■ Task to carry out ■
Quote the whole forum thread below, about reaching 10,000 hours of practice and learning golf, word for word.

■ Selected passage ■
:::::

Sucks to be you if you are the 20k hours person.

[http://www.businessinsider.com/sports-gene-author-
gladwell-1...](http://www.businessinsider.com/sports-gene-author-
gladwell-10000-hour-rule-2013-8)

I read this book. It is well written and better researched than outliers by
far.

------
danso
Since Malcolm Gladwell's book about 10,000 hours of practice, there must be
dozens of stories that of people trying to reach that milestone in various
pursuits (music, programming, arts). Would love to read a series of those (or
maybe that's Gladwell's next book deal).

------
throwaway2016a
I started learning golf a few years ago and to me it definitely seems like
something most people can master with practice. Especially if you are good at
putting your mind in the right place. It's really easy to become too stressed
in golf or too careless or get too focused and overthink the shot. It is most
mindful than any sport I've played. [1]

With that said, I think there are two hard requirements for golf:

\- Time

\- Money

The first one comes with the second as someone who has f* you money can make a
lot of time. I know someone who "retired" at 40 for two years to exclusively
practice golf. He eventually went back to work, not because he had to but
because he was bored (serial entrepreneurs have to start companies... it's an
addiction)

:::::

■ Recorded information ■
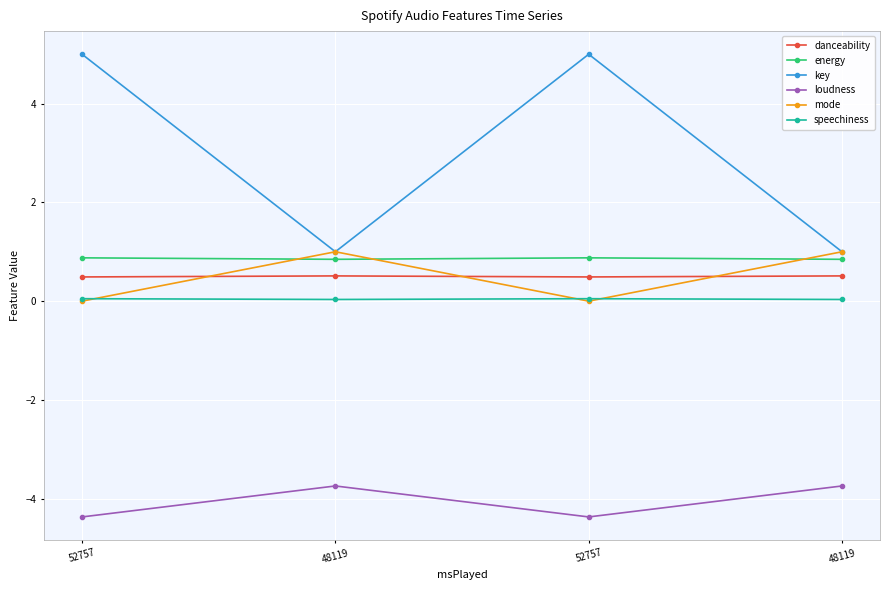

List the labels in order of speechiness value, largest first.

52757, 52757, 48119, 48119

:::::

■ Problem solution ■
Sucks to be you if you are the 20k hours person.

[http://www.businessinsider.com/sports-gene-author-
gladwell-1...](http://www.businessinsider.com/sports-gene-author-
gladwell-10000-hour-rule-2013-8)

I read this book. It is well written and better researched than outliers by
far.

------
danso
Since Malcolm Gladwell's book about 10,000 hours of practice, there must be
dozens of stories that of people trying to reach that milestone in various
pursuits (music, programming, arts). Would love to read a series of those (or
maybe that's Gladwell's next book deal).

------
throwaway2016a
I started learning golf a few years ago and to me it definitely seems like
something most people can master with practice. Especially if you are good at
putting your mind in the right place. It's really easy to become too stressed
in golf or too careless or get too focused and overthink the shot. It is most
mindful than any sport I've played. [1]

With that said, I think there are two hard requirements for golf:

\- Time

\- Money

The first one comes with the second as someone who has f* you money can make a
lot of time. I know someone who "retired" at 40 for two years to exclusively
practice golf. He eventually went back to work, not because he had to but
because he was bored (serial entrepreneurs have to start companies... it's an
addiction)